The trillions of government support were bridge financing, just to keep the lights on until the inevitable joyous explosion of pent-up demand.

V for victory! But it became clear this week during a series of corporate announcements that it was V for vain hopes.

“If we had to make a bet today, we would say that it’s not going to be a V-shaped recovery, and it’s probably not going to be U or an L, but it’s going to be some other kind of shape,” said Carlos Rodriguez, amateur geometrist and chief executive of payroll processor ADP. Perhaps a “Nike swoosh”, he suggested.

In a V-shaped world, holidaymakers would emerge blinking from lockdowns and jet off to the beaches. But Norwegian Air Shuttle warned this week it expected to stay in “hibernation” for the next 12 months and would only resume normal operations in 2022. British Airways then announced 12,000 redundancies and said it would “take several years” to return to last year’s passenger levels. Having maintained his optimism as recently as last week, Michael O’Leary of Ryanair on Friday forecast last year’s level of demand would not return until the summer of 2022.

As Southwest Airlines chief Gary Kelly put it: “If it’s a V-shape recovery, well, we’ll all high-five each other and we’ll go buy some more airplanes. But I don’t think that’s the most likely outcome right now.”

This souring of the corporate mood has been accompanied, bizarrely, by a mini-boom in stocks. After surging prices in April — the biggest rise on the S&P 500 since 1987 — we are already well along the uphill slope of the V. Investors are determined to follow the outliers and the miracle merchants.

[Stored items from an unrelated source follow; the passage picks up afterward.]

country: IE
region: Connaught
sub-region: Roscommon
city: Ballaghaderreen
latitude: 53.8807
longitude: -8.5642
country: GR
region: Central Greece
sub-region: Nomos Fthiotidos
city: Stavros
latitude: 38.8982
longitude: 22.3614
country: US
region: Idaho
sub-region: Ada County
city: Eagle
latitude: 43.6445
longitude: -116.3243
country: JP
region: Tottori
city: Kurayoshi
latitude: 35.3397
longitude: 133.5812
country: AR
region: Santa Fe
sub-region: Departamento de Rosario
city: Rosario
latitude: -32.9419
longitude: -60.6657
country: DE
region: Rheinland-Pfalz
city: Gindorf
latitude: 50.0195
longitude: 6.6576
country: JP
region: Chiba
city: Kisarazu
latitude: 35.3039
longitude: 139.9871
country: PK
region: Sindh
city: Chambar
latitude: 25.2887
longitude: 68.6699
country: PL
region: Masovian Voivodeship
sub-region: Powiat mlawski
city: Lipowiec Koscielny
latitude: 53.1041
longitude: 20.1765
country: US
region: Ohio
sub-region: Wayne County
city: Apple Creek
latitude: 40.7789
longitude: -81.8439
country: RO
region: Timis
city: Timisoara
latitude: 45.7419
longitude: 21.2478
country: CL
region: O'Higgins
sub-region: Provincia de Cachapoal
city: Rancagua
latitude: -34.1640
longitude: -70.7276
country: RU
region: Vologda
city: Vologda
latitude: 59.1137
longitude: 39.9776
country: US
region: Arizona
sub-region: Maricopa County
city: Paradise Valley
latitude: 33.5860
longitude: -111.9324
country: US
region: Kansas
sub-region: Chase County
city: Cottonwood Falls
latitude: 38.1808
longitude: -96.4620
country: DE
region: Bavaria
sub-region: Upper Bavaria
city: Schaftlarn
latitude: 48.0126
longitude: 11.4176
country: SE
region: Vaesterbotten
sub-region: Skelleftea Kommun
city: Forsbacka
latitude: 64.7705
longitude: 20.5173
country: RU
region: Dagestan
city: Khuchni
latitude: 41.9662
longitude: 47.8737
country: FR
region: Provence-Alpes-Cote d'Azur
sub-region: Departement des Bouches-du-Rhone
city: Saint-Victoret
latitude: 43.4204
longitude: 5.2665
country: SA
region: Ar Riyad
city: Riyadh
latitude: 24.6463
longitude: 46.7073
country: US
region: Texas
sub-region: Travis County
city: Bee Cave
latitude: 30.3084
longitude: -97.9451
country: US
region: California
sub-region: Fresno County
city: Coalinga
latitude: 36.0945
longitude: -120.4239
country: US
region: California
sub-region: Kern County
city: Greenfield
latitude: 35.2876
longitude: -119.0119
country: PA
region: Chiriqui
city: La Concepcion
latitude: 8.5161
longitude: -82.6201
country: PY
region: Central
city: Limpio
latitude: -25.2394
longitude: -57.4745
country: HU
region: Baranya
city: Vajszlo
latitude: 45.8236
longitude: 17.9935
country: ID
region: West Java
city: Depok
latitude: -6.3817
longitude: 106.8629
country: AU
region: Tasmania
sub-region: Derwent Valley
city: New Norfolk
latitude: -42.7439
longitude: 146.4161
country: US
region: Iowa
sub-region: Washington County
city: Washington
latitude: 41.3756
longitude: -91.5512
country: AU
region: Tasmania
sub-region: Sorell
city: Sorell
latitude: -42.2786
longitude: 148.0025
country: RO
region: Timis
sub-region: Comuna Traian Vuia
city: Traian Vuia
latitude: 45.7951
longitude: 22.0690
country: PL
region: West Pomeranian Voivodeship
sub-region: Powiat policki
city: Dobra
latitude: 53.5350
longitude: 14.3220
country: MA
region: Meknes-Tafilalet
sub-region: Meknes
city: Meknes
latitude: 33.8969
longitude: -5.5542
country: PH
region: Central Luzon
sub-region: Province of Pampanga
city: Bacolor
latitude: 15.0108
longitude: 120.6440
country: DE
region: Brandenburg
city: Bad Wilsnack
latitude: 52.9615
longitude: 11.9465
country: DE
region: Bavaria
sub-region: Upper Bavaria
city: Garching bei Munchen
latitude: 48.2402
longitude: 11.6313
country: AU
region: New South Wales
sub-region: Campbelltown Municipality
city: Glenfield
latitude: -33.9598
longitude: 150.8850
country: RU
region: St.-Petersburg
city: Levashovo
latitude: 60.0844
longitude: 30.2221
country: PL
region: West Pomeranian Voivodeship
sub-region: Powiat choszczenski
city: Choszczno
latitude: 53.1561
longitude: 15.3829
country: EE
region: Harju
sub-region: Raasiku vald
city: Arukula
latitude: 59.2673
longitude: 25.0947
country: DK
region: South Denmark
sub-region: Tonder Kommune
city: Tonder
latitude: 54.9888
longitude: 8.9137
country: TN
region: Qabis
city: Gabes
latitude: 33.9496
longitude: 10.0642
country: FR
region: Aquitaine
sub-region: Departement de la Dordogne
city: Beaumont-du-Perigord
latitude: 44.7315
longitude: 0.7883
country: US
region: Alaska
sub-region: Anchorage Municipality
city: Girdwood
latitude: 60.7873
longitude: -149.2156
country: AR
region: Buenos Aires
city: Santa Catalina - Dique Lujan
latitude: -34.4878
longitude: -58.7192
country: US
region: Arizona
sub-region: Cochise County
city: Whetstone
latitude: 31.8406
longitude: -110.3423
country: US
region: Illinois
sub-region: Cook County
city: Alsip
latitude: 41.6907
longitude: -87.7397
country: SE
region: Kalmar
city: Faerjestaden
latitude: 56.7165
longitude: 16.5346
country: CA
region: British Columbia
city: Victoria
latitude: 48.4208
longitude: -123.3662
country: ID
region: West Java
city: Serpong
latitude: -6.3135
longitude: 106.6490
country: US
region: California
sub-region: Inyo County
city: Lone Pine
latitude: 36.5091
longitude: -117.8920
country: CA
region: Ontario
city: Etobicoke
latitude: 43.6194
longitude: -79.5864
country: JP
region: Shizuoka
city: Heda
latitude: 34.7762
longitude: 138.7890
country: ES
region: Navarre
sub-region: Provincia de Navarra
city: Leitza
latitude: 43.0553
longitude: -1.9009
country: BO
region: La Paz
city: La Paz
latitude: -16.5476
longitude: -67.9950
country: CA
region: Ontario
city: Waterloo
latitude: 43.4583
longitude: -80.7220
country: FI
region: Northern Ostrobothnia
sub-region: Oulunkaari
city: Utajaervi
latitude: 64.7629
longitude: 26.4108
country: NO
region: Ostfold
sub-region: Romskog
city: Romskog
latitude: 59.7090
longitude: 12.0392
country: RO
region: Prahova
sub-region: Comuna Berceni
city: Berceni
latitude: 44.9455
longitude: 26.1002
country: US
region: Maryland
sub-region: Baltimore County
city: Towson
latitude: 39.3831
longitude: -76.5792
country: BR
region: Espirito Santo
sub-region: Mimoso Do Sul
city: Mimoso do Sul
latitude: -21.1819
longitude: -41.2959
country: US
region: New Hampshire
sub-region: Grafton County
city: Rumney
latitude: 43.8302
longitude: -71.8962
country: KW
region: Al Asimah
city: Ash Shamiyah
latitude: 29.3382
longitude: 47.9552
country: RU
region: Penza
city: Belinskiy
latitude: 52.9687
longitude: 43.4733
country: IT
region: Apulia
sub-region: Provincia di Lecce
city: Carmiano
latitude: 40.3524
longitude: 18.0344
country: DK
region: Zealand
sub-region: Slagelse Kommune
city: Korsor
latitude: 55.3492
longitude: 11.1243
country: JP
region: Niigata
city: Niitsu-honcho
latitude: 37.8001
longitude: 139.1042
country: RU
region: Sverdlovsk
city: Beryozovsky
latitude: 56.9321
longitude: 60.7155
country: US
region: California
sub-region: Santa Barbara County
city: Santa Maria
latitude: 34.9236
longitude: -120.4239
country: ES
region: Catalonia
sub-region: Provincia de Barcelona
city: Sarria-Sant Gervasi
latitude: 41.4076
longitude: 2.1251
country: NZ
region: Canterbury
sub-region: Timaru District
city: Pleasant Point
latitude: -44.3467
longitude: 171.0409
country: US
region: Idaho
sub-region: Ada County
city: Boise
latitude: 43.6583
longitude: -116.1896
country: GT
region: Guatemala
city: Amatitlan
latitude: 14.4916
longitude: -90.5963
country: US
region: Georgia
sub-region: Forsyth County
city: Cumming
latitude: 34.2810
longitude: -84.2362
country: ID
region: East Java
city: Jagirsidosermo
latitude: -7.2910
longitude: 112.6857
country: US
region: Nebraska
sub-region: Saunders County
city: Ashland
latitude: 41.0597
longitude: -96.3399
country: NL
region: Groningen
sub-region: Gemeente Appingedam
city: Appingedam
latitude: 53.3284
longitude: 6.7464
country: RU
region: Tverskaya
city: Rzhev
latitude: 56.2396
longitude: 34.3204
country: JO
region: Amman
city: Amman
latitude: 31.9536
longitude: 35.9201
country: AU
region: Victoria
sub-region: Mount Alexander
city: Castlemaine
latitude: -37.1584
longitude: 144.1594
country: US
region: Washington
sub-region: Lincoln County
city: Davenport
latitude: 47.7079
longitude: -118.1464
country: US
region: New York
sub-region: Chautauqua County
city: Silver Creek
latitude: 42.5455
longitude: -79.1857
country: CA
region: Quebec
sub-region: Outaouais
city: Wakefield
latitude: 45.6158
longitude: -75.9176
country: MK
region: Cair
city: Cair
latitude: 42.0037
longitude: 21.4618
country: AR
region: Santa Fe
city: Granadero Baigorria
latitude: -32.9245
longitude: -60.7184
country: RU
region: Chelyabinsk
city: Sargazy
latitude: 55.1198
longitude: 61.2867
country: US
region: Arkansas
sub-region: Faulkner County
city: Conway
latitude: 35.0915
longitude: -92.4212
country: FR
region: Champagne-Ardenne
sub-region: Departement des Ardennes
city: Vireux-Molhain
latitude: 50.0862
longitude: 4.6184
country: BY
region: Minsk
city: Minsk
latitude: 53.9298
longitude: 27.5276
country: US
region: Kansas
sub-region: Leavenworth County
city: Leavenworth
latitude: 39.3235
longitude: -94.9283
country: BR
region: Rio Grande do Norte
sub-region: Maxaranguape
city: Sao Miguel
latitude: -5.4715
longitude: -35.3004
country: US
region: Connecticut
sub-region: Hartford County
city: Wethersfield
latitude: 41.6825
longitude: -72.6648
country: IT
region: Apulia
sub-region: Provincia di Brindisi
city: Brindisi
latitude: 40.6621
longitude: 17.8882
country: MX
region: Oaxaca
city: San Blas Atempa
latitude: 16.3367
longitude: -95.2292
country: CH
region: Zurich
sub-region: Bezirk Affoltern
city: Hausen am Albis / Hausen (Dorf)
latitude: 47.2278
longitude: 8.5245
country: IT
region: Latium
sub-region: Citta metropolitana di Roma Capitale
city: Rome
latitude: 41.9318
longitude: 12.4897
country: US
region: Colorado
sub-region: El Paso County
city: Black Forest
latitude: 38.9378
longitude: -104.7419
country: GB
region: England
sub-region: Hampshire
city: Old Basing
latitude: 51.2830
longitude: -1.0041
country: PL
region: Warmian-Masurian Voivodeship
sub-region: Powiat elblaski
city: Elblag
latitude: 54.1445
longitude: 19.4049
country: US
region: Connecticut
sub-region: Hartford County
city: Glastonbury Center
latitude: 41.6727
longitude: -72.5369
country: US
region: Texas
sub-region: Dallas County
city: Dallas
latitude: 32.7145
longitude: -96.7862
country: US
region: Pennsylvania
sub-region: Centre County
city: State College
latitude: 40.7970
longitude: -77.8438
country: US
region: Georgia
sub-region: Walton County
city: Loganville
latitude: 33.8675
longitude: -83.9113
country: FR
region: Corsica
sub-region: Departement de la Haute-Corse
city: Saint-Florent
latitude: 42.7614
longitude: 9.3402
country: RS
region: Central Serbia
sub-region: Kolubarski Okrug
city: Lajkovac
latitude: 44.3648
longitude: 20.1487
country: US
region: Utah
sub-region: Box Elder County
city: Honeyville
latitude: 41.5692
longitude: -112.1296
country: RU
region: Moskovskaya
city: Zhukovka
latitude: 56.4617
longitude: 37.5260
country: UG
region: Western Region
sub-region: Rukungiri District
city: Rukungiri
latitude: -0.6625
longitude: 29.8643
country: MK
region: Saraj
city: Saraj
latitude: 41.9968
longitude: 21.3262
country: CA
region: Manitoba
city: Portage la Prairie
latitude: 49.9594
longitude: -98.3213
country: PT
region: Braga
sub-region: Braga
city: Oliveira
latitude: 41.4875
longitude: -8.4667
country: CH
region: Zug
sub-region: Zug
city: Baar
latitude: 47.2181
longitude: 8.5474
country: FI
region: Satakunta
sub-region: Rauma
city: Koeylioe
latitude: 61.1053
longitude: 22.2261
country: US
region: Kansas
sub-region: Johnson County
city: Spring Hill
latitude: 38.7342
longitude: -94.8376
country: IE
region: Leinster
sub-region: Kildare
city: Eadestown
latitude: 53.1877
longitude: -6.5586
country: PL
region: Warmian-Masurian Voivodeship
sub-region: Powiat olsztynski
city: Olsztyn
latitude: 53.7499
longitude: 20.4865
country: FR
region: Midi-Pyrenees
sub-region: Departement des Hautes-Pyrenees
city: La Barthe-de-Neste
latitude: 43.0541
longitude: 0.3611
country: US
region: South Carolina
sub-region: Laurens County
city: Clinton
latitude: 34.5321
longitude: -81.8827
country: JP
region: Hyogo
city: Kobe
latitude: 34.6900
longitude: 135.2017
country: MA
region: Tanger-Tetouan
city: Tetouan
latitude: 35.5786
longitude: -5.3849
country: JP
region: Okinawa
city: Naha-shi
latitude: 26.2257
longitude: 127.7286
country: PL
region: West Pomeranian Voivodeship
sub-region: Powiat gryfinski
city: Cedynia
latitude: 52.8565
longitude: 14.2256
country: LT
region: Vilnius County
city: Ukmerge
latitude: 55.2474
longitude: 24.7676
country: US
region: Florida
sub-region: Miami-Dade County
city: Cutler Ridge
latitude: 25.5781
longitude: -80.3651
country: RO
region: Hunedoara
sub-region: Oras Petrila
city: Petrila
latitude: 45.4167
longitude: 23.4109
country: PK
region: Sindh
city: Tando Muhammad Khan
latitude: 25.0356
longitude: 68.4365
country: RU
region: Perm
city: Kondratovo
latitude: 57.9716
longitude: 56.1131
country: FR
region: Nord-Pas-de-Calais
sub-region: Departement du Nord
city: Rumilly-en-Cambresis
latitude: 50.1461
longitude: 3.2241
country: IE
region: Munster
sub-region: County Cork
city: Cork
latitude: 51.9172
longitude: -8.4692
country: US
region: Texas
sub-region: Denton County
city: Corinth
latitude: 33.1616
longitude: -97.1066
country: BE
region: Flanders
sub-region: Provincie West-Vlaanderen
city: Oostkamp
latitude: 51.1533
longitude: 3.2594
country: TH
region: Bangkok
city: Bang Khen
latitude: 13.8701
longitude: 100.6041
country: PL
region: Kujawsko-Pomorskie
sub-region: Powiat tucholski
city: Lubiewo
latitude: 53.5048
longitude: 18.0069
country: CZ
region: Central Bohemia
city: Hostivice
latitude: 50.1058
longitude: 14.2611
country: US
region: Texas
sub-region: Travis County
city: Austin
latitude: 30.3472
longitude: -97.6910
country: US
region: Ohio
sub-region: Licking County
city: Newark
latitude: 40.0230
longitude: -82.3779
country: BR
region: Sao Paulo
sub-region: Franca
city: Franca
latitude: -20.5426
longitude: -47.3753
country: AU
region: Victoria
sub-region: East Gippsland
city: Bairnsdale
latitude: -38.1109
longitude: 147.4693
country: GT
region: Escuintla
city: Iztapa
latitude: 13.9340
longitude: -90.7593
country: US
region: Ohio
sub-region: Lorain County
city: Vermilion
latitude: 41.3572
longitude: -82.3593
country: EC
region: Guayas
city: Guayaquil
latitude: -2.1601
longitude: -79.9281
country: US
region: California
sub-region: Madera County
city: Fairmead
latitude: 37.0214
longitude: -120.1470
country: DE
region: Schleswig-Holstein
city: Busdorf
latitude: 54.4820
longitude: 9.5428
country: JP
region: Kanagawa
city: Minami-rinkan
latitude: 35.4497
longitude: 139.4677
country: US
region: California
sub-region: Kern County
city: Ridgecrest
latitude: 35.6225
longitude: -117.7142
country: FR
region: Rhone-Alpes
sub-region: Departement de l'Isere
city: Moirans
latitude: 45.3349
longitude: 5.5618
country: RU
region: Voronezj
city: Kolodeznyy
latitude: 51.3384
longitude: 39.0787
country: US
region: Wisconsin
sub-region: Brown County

Gilead Sciences, a California-based biotech company, has become the bellwether stock for the entire market. Promising trial data on using Gilead’s remdesivir antiviral to treat Covid-19 sends the whole market higher; negative data is quickly shrugged off. Even if the treatment works, though, it is no wonder drug; in the best case, it could shorten hospital stays. Nonetheless, Gilead shares are up more than a quarter this year.

The real rocket boosters come from the tech sector. Of course there is Zoom, the now ubiquitous video calling service, but the market cap heavyweights such as Alphabet, Apple and Microsoft are lifting the entire S&P 500. As we all stay at home on video calls and consume social media ad content on our iPhones, that sounds reasonable. But a few months from now, who will be employing these home workers, paying for their smartphones and advertising to them?

Not just airlines, but many other industries are stricken. Restaurants are warning they cannot survive lockdowns for much longer — but it is also hard to imagine packed dining rooms when they do reopen. McDonald’s acknowledged as much this week, with chief executive Christopher Kempczinski noting that “we’re not seeing a V-shaped recovery in China”. However, most McDonald’s in the country do not have a drive-through facility. In the US, 95 per cent do, dodging the problems of social distancing. In Europe, where McDonald’s is slowly reopening, Big Mac maniacs endured a three-hour wait in France and a two-mile queue in Austria. A lot rests on such nuggets of optimism.